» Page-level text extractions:

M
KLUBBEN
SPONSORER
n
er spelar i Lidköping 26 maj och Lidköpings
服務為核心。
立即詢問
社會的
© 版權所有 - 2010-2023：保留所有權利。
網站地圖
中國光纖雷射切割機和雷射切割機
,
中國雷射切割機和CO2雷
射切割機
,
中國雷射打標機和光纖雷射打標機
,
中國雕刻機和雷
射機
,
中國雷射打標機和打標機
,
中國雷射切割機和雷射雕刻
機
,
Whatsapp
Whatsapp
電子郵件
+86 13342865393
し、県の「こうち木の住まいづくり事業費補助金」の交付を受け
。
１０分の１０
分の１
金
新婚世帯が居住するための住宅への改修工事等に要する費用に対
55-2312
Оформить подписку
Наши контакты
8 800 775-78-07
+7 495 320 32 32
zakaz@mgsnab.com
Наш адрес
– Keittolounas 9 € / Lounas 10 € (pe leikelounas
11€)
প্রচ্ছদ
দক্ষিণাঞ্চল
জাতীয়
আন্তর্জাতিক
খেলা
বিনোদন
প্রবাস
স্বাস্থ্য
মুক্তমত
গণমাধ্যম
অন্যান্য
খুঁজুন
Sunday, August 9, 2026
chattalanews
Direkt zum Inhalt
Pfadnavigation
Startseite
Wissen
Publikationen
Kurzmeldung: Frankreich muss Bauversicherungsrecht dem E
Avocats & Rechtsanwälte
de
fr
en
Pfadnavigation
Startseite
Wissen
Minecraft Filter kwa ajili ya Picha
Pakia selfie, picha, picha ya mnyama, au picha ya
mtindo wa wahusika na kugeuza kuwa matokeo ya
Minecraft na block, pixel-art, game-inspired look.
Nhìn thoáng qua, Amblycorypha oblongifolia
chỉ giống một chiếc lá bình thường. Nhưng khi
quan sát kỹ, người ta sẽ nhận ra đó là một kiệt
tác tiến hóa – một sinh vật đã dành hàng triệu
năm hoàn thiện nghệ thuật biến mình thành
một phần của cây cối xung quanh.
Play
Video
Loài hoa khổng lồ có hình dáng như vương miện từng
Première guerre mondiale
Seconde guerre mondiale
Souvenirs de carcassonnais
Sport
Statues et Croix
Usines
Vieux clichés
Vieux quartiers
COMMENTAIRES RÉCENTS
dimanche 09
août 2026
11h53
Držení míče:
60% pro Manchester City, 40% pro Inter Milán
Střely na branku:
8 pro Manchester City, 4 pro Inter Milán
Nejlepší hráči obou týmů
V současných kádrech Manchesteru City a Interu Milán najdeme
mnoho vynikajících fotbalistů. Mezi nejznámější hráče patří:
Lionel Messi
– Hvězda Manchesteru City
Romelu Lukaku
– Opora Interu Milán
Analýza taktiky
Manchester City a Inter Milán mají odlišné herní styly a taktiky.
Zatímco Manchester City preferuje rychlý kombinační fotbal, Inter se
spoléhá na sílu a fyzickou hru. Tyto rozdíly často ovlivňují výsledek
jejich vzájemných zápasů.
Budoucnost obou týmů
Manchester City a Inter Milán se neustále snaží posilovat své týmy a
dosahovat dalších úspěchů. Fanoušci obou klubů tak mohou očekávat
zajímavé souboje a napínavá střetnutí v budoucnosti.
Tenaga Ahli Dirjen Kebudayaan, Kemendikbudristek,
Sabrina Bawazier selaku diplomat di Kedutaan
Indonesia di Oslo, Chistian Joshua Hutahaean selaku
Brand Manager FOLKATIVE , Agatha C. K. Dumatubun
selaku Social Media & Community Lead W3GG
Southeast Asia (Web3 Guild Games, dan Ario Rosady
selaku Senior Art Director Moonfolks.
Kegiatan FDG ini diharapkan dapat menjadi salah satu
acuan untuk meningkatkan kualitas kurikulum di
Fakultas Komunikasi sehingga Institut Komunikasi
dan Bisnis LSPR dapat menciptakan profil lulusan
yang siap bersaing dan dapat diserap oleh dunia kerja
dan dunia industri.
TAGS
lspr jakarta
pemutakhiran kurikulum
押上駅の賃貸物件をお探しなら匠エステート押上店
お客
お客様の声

» DIRECTIVE: Output exactly the lines of the records from the first through the one bearing "Analýza taktiky", both ends included.

» RESULT FOR THIS TASK:
M
KLUBBEN
SPONSORER
n
er spelar i Lidköping 26 maj och Lidköpings
服務為核心。
立即詢問
社會的
© 版權所有 - 2010-2023：保留所有權利。
網站地圖
中國光纖雷射切割機和雷射切割機
,
中國雷射切割機和CO2雷
射切割機
,
中國雷射打標機和光纖雷射打標機
,
中國雕刻機和雷
射機
,
中國雷射打標機和打標機
,
中國雷射切割機和雷射雕刻
機
,
Whatsapp
Whatsapp
電子郵件
+86 13342865393
し、県の「こうち木の住まいづくり事業費補助金」の交付を受け
。
１０分の１０
分の１
金
新婚世帯が居住するための住宅への改修工事等に要する費用に対
55-2312
Оформить подписку
Наши контакты
8 800 775-78-07
+7 495 320 32 32
zakaz@mgsnab.com
Наш адрес
– Keittolounas 9 € / Lounas 10 € (pe leikelounas
11€)
প্রচ্ছদ
দক্ষিণাঞ্চল
জাতীয়
আন্তর্জাতিক
খেলা
বিনোদন
প্রবাস
স্বাস্থ্য
মুক্তমত
গণমাধ্যম
অন্যান্য
খুঁজুন
Sunday, August 9, 2026
chattalanews
Direkt zum Inhalt
Pfadnavigation
Startseite
Wissen
Publikationen
Kurzmeldung: Frankreich muss Bauversicherungsrecht dem E
Avocats & Rechtsanwälte
de
fr
en
Pfadnavigation
Startseite
Wissen
Minecraft Filter kwa ajili ya Picha
Pakia selfie, picha, picha ya mnyama, au picha ya
mtindo wa wahusika na kugeuza kuwa matokeo ya
Minecraft na block, pixel-art, game-inspired look.
Nhìn thoáng qua, Amblycorypha oblongifolia
chỉ giống một chiếc lá bình thường. Nhưng khi
quan sát kỹ, người ta sẽ nhận ra đó là một kiệt
tác tiến hóa – một sinh vật đã dành hàng triệu
năm hoàn thiện nghệ thuật biến mình thành
một phần của cây cối xung quanh.
Play
Video
Loài hoa khổng lồ có hình dáng như vương miện từng
Première guerre mondiale
Seconde guerre mondiale
Souvenirs de carcassonnais
Sport
Statues et Croix
Usines
Vieux clichés
Vieux quartiers
COMMENTAIRES RÉCENTS
dimanche 09
août 2026
11h53
Držení míče:
60% pro Manchester City, 40% pro Inter Milán
Střely na branku:
8 pro Manchester City, 4 pro Inter Milán
Nejlepší hráči obou týmů
V současných kádrech Manchesteru City a Interu Milán najdeme
mnoho vynikajících fotbalistů. Mezi nejznámější hráče patří:
Lionel Messi
– Hvězda Manchesteru City
Romelu Lukaku
– Opora Interu Milán
Analýza taktiky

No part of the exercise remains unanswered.